Dear Friend,—We are all sitting around our centre table; the blaze of the fire flickering on the walls, and enlivening the hearth. We are recalling the pleasant hours spent in Hartford. My husband says to me—Did you indeed see Ole Bull? He has always been one of my ideals—how I wish he would come here! Why, says I, he did promise to come, perhaps:—so you see that you are not forgotten. Do not, my dear friend, despair of human nature—nor wholly despair of America; the experience of the past has shivered so many brilliant illusions. You remember that hope remains even at the bottom of Pandora’s box.
Meanwhile let me send you my husband’s assurance with mine that a fireside welcome is ever kept for you at the old stone cabin in Andover. It is not “the elephant,” interesting as he is, but the elephant’s master, that shall be made welcome—welcome for the music within, whether he choose or not to give it outward expression.
Come speak to us of the lovely fjords and dripping waterfalls and glittering lakes of Norway—and, if you come soon enough, we will take you to see our beautiful lakes in Andover.
But if you cannot come, let our invitation remain by you as a token of a place where you might rest for a while in kind and simple friendly welcome,—where you may at any time, if you choose, come and sleep a day without our troubling you with a word; in short, where you shall find rest and do exactly as you please. Nobody shall ask you to play a tune; nobody shall hinder your playing an opera; you shall come and go at will and be as free as in the wood. Liberty is about all that we keep here and that we offer.
I trust that your affairs in New York are not going ill; but however they go, let me hope that you will be borne above this world. God is light, and in Him is no darkness at all. When we perish with hunger there is always bread enough to spare in our Father’s house.

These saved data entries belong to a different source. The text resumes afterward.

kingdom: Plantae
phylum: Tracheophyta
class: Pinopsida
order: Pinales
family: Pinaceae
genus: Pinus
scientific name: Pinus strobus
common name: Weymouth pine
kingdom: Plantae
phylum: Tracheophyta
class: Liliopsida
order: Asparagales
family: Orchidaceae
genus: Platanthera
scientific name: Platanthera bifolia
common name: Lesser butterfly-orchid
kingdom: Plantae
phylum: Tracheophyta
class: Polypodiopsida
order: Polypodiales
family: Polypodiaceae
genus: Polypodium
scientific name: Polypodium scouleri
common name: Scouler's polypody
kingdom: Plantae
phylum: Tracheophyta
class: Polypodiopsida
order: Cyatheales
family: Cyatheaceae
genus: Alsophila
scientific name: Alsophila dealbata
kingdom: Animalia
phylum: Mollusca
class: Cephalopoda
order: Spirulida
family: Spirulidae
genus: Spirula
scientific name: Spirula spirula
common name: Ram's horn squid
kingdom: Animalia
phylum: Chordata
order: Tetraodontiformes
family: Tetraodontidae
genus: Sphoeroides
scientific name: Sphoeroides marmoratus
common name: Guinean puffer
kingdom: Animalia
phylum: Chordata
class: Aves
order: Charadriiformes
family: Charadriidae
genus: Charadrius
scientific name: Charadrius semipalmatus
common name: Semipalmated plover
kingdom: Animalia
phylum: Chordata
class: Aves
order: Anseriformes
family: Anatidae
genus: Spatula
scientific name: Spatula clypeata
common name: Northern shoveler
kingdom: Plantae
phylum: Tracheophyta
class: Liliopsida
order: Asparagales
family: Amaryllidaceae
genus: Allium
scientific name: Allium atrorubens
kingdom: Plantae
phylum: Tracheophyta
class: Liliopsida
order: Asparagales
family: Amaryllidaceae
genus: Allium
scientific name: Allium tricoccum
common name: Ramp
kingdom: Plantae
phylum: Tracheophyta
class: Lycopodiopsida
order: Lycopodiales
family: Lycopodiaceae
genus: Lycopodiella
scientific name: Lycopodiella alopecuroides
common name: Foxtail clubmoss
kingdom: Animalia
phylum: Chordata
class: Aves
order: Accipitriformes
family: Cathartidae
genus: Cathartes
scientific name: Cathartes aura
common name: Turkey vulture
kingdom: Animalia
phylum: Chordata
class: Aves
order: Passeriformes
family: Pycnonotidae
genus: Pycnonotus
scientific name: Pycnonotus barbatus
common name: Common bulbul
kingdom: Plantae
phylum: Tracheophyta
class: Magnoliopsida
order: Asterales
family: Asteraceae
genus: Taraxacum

With kindliest feelings and remembrances,
Truly yours,
H. B. Stowe.
James Gordon Bennett had been most kind to Ole Bull from the time of his first visit to the United States. When at that time the friends of Vieuxtemps were assailing him by personal attacks as well as musical criticism, Mr. Bennett called, and offered the columns of the Herald for any answer Ole Bull might like to make. With a warm pressure of the hand, he replied in his broken English: “I tink, Mr. Benneett, it is best tey writes against me and I plays against tem.” “You’re right, Ole Bull, quite right,” said the editor with a laugh; “but remember the Herald is always open to you.” The following characteristic quotation is from one of Mr. Bennett’s notes: “I am happy you are again so successful. You, and you only, can raise the devil or the angels.”